Good stuff there. Some things to think about next time I practice.


----------



## mograph (Apr 2, 2012)

_"Mouth 	is slightly open, breath is natural. Practitioner doesn&#8217;t focus  on 	specific acupoints, there is no talk of heavenly orbits. Thanks 	to  this there are no side effects."_ We practice this way, so whatever happens, happens naturally. If you're talking qi flow, it goes where it wants ... naturally.


----------



## Domino (Jul 20, 2012)

Been looking into this last few months aswell as Spring Forest qigong.
http://www.springforestqigong.com/


----------



## East Winds (Jul 22, 2012)

There is an e-book available called "*Zhan Zhuang and the Search of Wu*" by *Yu Yong Nian* who was a student of Wang Xiang Zhai.

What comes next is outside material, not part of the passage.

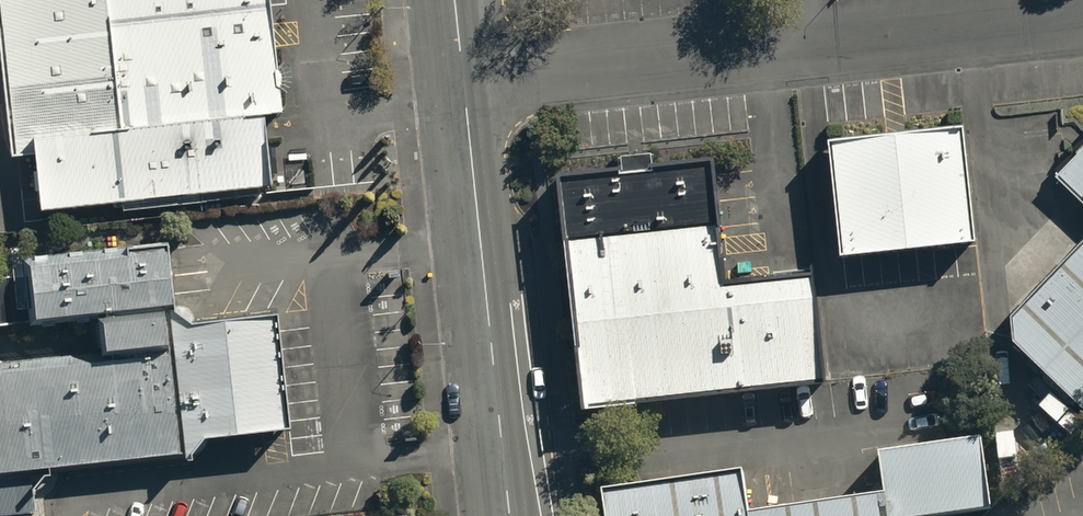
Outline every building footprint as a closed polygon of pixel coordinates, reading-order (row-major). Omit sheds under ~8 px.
[(8,156),(34,153),(40,204),(266,180),(259,116),(284,113),(272,0),(0,0),(0,80),(8,156)] [(828,130),(836,245),(972,235),(964,121),(828,130)] [(1054,170),(1082,198),(1082,141),(1054,170)] [(708,148),(560,163),(584,397),(820,373),(808,263),(721,272),(708,148)] [(171,297),(165,239),(25,255),(31,308),(101,300),(104,331),(173,324),(171,297)] [(1081,407),(1082,406),(1082,239),(998,326),(1081,407)] [(276,415),(268,304),(197,309),(171,297),(173,324),(174,341),(182,445),(210,420),(276,415)] [(182,445),(174,341),(0,362),(0,511),(39,507),(34,458),(182,445)] [(878,446),(884,515),(903,515),(985,509),(979,438),(878,446)] [(600,485),(604,515),(876,515),(872,486),(742,504),(737,467),(600,485)]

It is available from China Martial Arts Ltd. and is probably the current definitive book on Zhan Zhuang. I had the fortune to work with Yu Yong Nian when he was brought to London by my teacher, Lam Kam Chuen.

Best wishes


----------



## mograph (Jul 22, 2012)

Thanks, East Winds -- I like Lam Kam Chuen's _Chi Kung_ books as an introduction to the Westerner. I'll check out Mr. Yu's book.


----------



## East Winds (Jul 23, 2012)

Here is a poem by Wang Xiang Zhai that describes Zhan Zhuang in a nutshell.

_Internally alert, open, calm
Outwardly upright, extended, filled with spirit,
This is the foundation of stillness.
Add the hard and the soft, the powerful and the relaxed,
Motion and stillness, contraction and extension,
In the instant these converge, there is power.

Very best wishes
_


----------